Co-Authored-By: Claude Opus 4.7 (1M context) &lt;noreply@anthropic.com&gt;
diff --git a/.claude/state.md b/.claude/state.md
@@ -3,6 +3,85 @@
 **Last updated**: 2026-04-22 (Phase 2 KV clean-bill)
 **Session HEAD**: turbo_kv_4b per-arch per-layer clean-bill LANDED via chunked TQ_KV_PROBE. 7×/+0% PPL claim now validated element-by-element across Llama, Qwen3-0.6B, Qwen3.5-4B, Qwen3.6-35B.
 
+## ★★★ Phase 3 R41 — ARCHITECTURE RESEARCH BREAKTHROUGH (2026-04-22) ★★★
+
+User callout (correct): "모델의 특성에 대해 제대로 이해하지 못한 상태에서
+너무 실험에만 의존". Switched to deep research (refs/ + web) before more
+experiments. Documented findings below.
+
+### What we MISUNDERSTOOD about Qwen3.6-35B-A3B / Qwen3-Next
+
+1. **3:1 hybrid ratio, not 1:1**. 75% DeltaNet + 25% attention layers.
+   For 40-layer 35B: only **10 attention layers**, 30 DeltaNet. Attention
+   is the MINORITY. (Source: vLLM blog, Qwen tech reports.)
+
+2. **Gated Attention (NeurIPS 2025, Qwen team)** is THE key stabilizer.
+   Head-wise `sigmoid(Wg·x)` applied elementwise to SDPA output — replaces
+   attention sinks, enables 1M-ctx training. If our engine doesn't apply
+   this gate correctly, attention layers lack sink-mitigation → long-gen
+   drift is PREDICTED by the architecture.
+   - Qwen single Q projection outputs 2× dim: `Q` + `gate` split along dim 0
+   - Post-attn: `attn_out = attn_out × sigmoid(gate)`
+   - Our config has `c->attn_output_gate` field — need to verify impl works
+   - Refs: `refs/llama.cpp/src/models/qwen35moe.cpp:156, 186-189`
+   - Refs: `refs/llama.cpp/src/models/qwen3next.cpp:165-172`
+
+3. **Instruct vs Thinking are DIFFERENT checkpoints** with DIFFERENT
+   expected chat templates:
+   - Instruct: NO `<think>` priming; HF card says "does not generate
+     `<think></think>` blocks"
+   - Thinking: DOES use `<think>\n` open
+   - **Our default primes empty `<think>\n\n</think>\n\n`** — if our
+     35B GGUF is actually the Instruct variant, we're feeding OOD input
+
+4. **qwen35moe uses IMRoPE (multi-section); qwen3next uses standard RoPE**.

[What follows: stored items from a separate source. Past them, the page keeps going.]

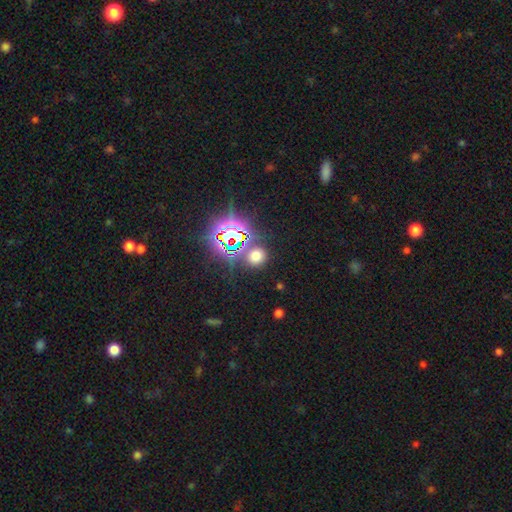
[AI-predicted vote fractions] Morphology: type=smooth (52%); roundness=round (80%); merging=none (80%).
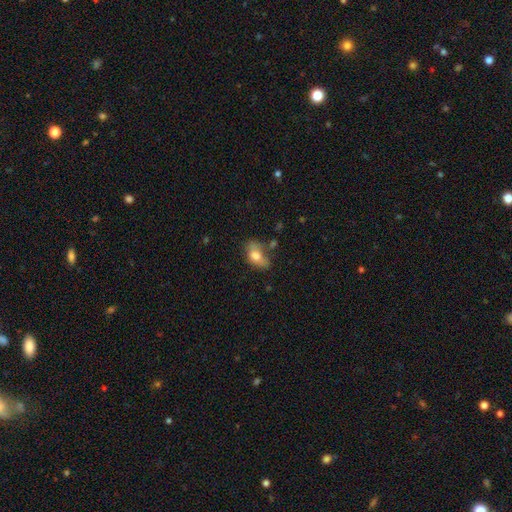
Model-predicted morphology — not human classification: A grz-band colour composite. It shows a smooth galaxy with no disk features (71%) that is in between round and cigar-shaped (86%). Merging: none (44%).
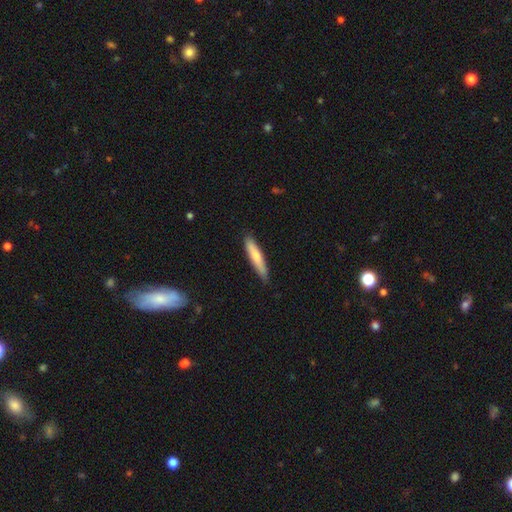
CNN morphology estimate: Smooth or featured? smooth (70%)
How rounded? cigar-shaped (88%)
Merging? none (85%)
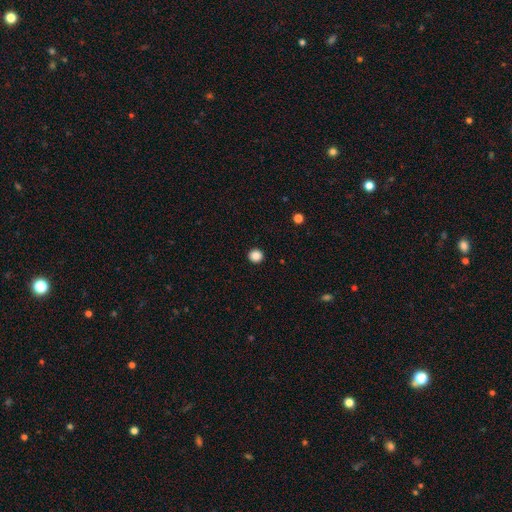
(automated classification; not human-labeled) This is clearly a smooth galaxy (87%). How rounded: clearly round (94%). Merging: clearly none (94%).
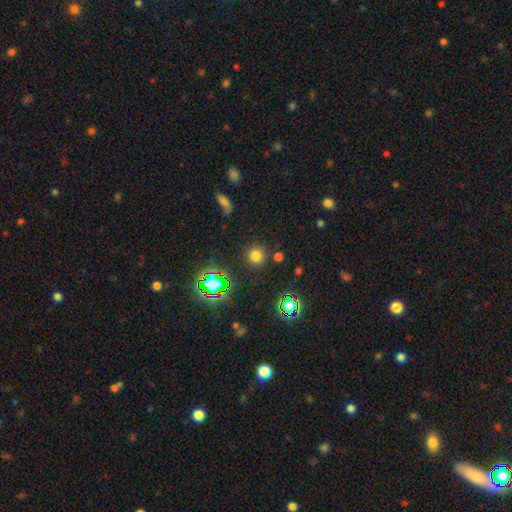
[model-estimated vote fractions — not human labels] This appears to be a smooth galaxy with no disk features (70%) that is round (93%). Merging: none (86%).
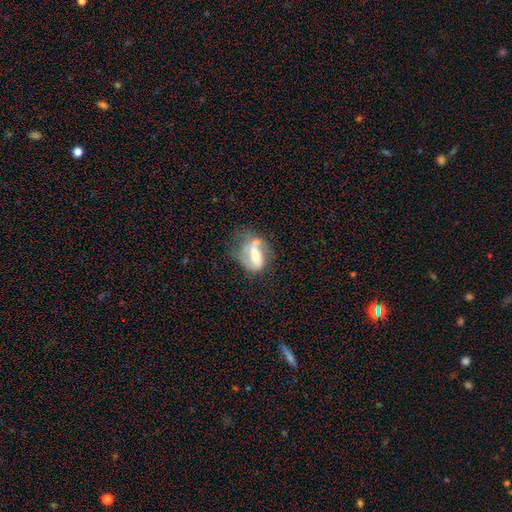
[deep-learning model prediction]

+   We need to verify which one our 35B is, and that our dispatch is correct.
+
+5. **Known Gated-DeltaNet failure modes** (ICLR 2025 paper):
+   - Fixed-size recurrent state is a compression bottleneck
+   - α (decay) near 1.0 causes state saturation — numerical accumulation
+     in β/α is "known-fragile"
+   - Hybridization with full-attention layers is the REMEDY the paper
+     explicitly proposes. Qwen3-Next adopts this.
+
+6. **DRY sampler** (Dynamic N-gram repetition penalty, oobabooga PR #5677)
+   is the community-standard mitigation for loop-collapse in hybrid archs.

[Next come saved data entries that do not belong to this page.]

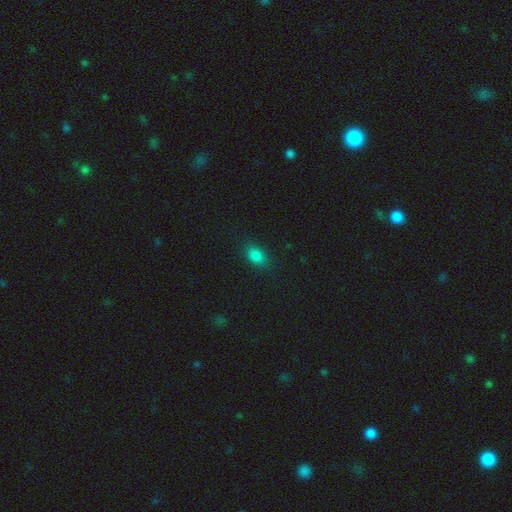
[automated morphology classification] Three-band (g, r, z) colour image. It shows a smooth galaxy with no disk features (82%) that is in between round and cigar-shaped (80%). Merging: none (84%).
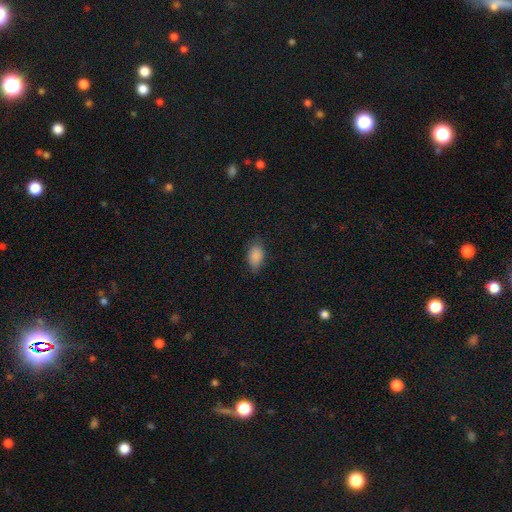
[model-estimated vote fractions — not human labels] smooth_or_featured: smooth (p=0.87) [alt: star or artifact p=0.08]
how_rounded: in between (p=0.91) [alt: round p=0.07]
merging: none (p=0.78) [alt: minor disturbance p=0.17]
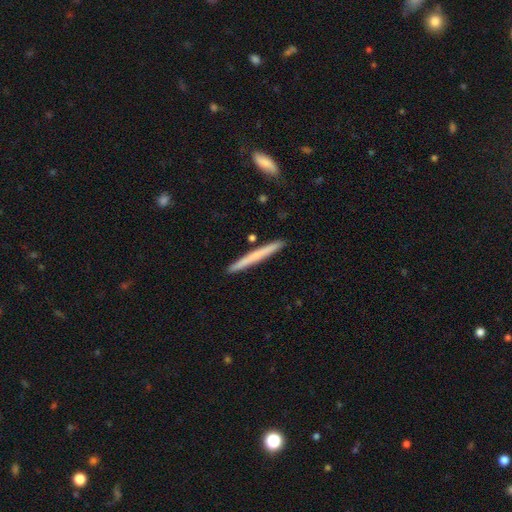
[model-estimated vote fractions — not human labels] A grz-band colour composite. It shows a smooth galaxy with no disk features (59%) that is cigar-shaped (97%). Merging: none (91%).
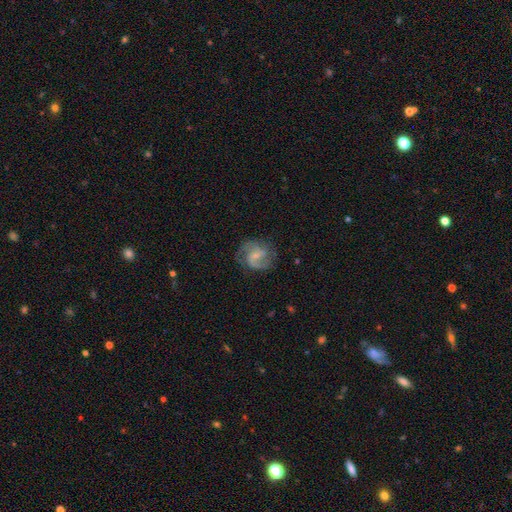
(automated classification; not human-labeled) A featured or disk galaxy (81%) with a weak bar (51%), 2 (81%) medium (54%) spiral arms (96%) and a small central bulge (62%). Merging: none (74%).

+   llama.cpp has it, our engine doesn't.
+
+### New hypothesis (architecture-grounded, not empirical guessing)
+
+Ranked by strength of evidence:
+
+**H1 (★ highest prior)**: our `attn_output_gate` implementation is
+missing or buggy on the 10 attention layers → no sink mitigation → long-
+gen attention drift → the "Sorry!" / alphabet-walk attractors we've been
+seeing in R26/R38/R40 without root-cause explanation.
+
+**H2**: our GGUF is the Instruct variant (non-thinking), but our chat
+template primes empty `<think>\n\n</think>\n\n` → out-of-distribution
+input distribution → trained attractors engaged incorrectly.
+
+**H3**: DeltaNet α saturation in specific heads at specific positions.

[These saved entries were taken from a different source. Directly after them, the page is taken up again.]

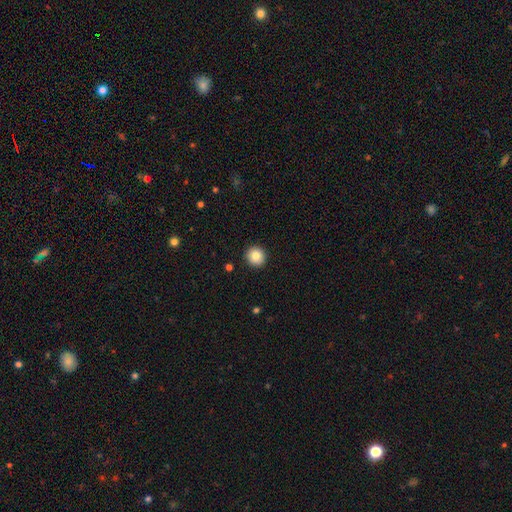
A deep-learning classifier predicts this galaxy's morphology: A smooth galaxy with no disk features (83%) that is round (94%). Merging: none (93%).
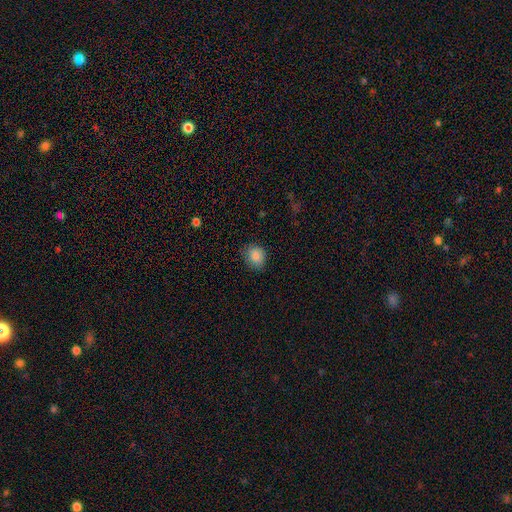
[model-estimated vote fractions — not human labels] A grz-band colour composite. It shows a smooth galaxy with no disk features (86%) that is round (58%). Merging: none (77%).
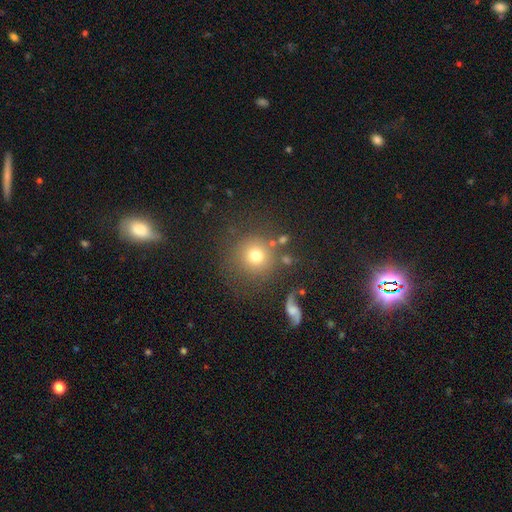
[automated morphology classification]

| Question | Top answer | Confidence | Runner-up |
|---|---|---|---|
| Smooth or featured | smooth | 74% | star or artifact (14%) |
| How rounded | round | 93% | in between (6%) |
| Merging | none | 76% | minor disturbance (11%) |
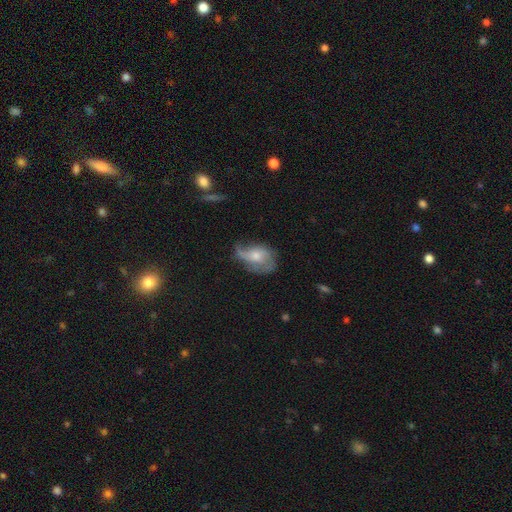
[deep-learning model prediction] Overall: featured or disk (61%; smooth 32%). Edge-on disk: no (96%). Bar: no (70%). Spiral arms: yes (79%). Bulge size: moderate (51%; small 35%). Merging: none (38%; minor disturbance 30%).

+Rounds 26-29 already attacked this with exact expf, but we didn't verify
+α stays bounded at pos 500+.
+
+### Plan (not-more-experiments-first, research-ground-all-changes)
+
+- R42: GGUF metadata check (Instruct vs Thinking) + audit
+  `attn_output_gate` in our `self_attn_forward` — line-by-line vs
+  qwen35moe.cpp:129-189
+- R43: if H1 or H2 is confirmed, fix and re-measure 1000-tok target
+- R44: port DRY sampler from llama.cpp as belt-and-suspenders
+- R45: final validation
+
+### Methodology lesson saved
+
+This is the third confirmation of the meta-insight we added to
+`MEMORY.md`: **reference > introspection**. BPE and MoE bugs fell in
+2-3 rounds once we had a reference to diff against. 35B long-gen stayed
+mysterious for 15+ rounds because we had no architectural reference
+handy. Research makes experiments targeted.
+
 ## Phase 3 R40 — Meaningful prompt + thinking-mode still hits NEW attractor (2026-04-22)
 
 User follow-up: "모델이 의미있는 긴 문장을 생성하도록 유의미한 질문도 생성해야 하는거 아닌가요?"